Tuesday 17 November 2009

Chateau Singhlette: What's In A Name?

Monday

Thoroughly enjoyed reading the Sunday papers online, especially (note irony in voice) the article about drinking (moderately) during pregnancy (http://www.guardian.co.uk/lifeandstyle/wordofmouth/2009/nov/02/drinking-alcohol-pregnant-advice). If I read another article or hear another instruction as to what I must so whilst pregnant, I'm going postal. With a large sixtieth-anniversary Kalashnikov and nine months worth of amunition. Whilst information and education are wonderful things that transform people's lives, there's an awful lot to be said for the old adage 'a little bit of knowledge is a dangerous thing'. The article itself was down to earth, sensible thinking about the contradictions surrounding advice to pregnant women and a woman's choices (or lack of) whilst gestating her child (not, it has to be said, the the child of the bulk of people telling her what to do). What made me want to knock my head against a brick wall repeatedly were the many comments about persuading a woman to abstain totally from alcohol, about what terrible risks a woman puts in front of her child, yawn, yawn, interfering old gits.

Fact is, women have been having children for millenia. Fact is, there is so much pollution and toxins reaching our bodies from sources beyond our control, we have to be pragmatic and non-hysterical just to get to the newsagents and back. Women have babies, they aren't incubators - get over it. If a pregnant woman wants to have a glass of wine or (sharp intake of breath) a quick drag on someone's cigarette, frankly, it is no-one's business but their own. It does not mean they're a a bad mother and it does not mean they have condemned their child to a life of disability and learning difficulties as a result of selfish indulgence. If you're worrying about the country's children, do something useful and go foster.

A pregnant woman is not public property and, as an article yesterday pointed out, we might want to stop treating children as deities and remember that in our over-crowded world where we let have the population starve or suffer at the hands of our needless greed (such as Falluja - as a result of our interfering in an oil-rich state by bombing the fuck out of them with toxic nasties, there has been a dramatic rise in tumours and birth defects), it seems a bit rich to complain when one Western woman chooses a nice glass of Rioja over dinner with friends.

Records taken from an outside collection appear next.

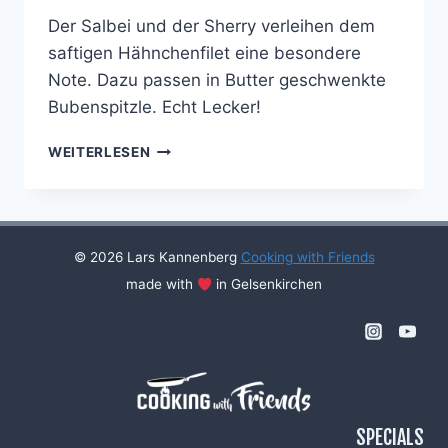
Der Salbei und der Sherry verleihen dem
saftigen Hähnchenfilet eine besondere
Note. Dazu passen in Butter geschwenkte
Bubenspitzle. Echt Lecker!
SALBEI-
WEITERLESEN
SHERRY-
HUHN
MIT
BUBENSPITZLE
© 2026 Lars Kannenberg
Cooking with Friends
made with
in Gelsenkirchen
SPECIALS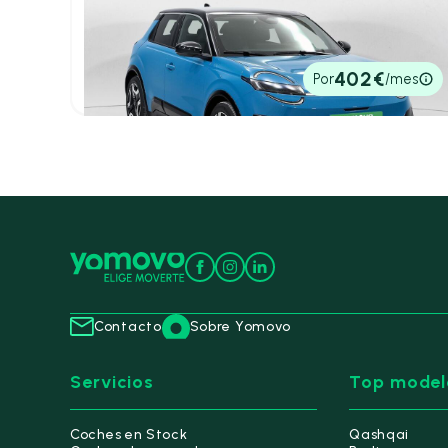
Nissan Micra
Long Range 4x2 Tekna
2025
1.144 km
150cv
Automático
30.900€
402€
Por
/mes
P.V.P. contado
Contacto
Sobre Yomovo
Servicios
Top model
Coches en Stock
Qashqai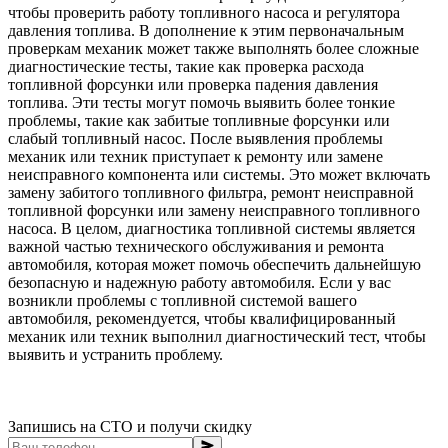
чтобы проверить работу топливного насоса и регулятора
давления топлива. В дополнение к этим первоначальным
проверкам механик может также выполнять более сложные
диагностические тесты, такие как проверка расхода
топливной форсунки или проверка падения давления
топлива. Эти тесты могут помочь выявить более тонкие
проблемы, такие как забитые топливные форсунки или
слабый топливный насос. После выявления проблемы
механик или техник приступает к ремонту или замене
неисправного компонента или системы. Это может включать
замену забитого топливного фильтра, ремонт неисправной
топливной форсунки или замену неисправного топливного
насоса. В целом, диагностика топливной системы является
важной частью технического обслуживания и ремонта
автомобиля, которая может помочь обеспечить дальнейшую
безопасную и надежную работу автомобиля. Если у вас
возникли проблемы с топливной системой вашего
автомобиля, рекомендуется, чтобы квалифицированный
механик или техник выполнил диагностический тест, чтобы
выявить и устранить проблему.
Запишись на СТО и получи скидку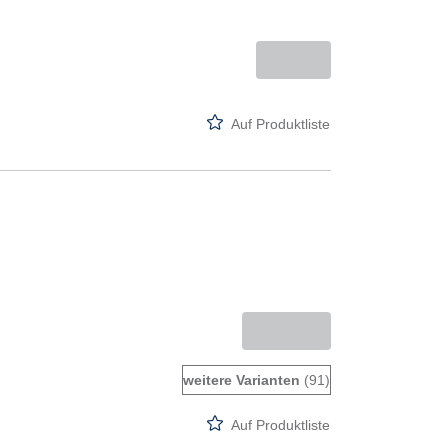
Auf Produktliste
weitere Varianten
(91)
Auf Produktliste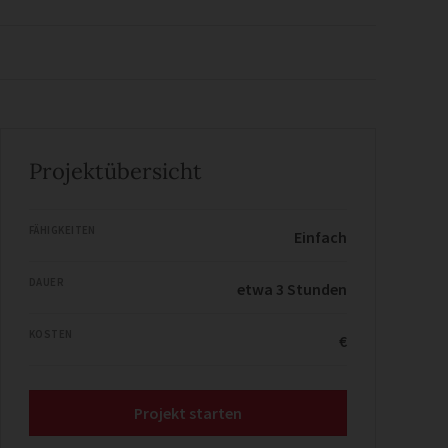
Projektübersicht
FÄHIGKEITEN
Einfach
DAUER
etwa 3 Stunden
KOSTEN
€
Projekt starten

Mr Singh and I are now in the other ante-natal minefield of debating baby names. We have an excel sheet (I know, I know, I have excel sheets for everything - from barbecues to weddings) and we've got a list from the Penguin book of names that we're now adding comments and giving marks out of ten, a bit like the ice skating or Stictly Come Dancing. I like to think I'm at least consistent - the names I liked when we went through the book are the names I like now. But not Mr Singh who is liking things I snuck on the list thinking he wouldn't and disliking things he previously said he liked. We're also having an additional translational issue as he tries to say each name in English then Punjabi. When I ask him to get a wriggle on and just give me a score out of ten, incorporating both cultural considerations, he accuses me of not caring about his cultural heritage and wanting to drown out my child's Punjabi routes by making it completely white. He is, alas, only half joking as the bag of paranoid second generation immigrant chips jostle to be noticed on his shoulder.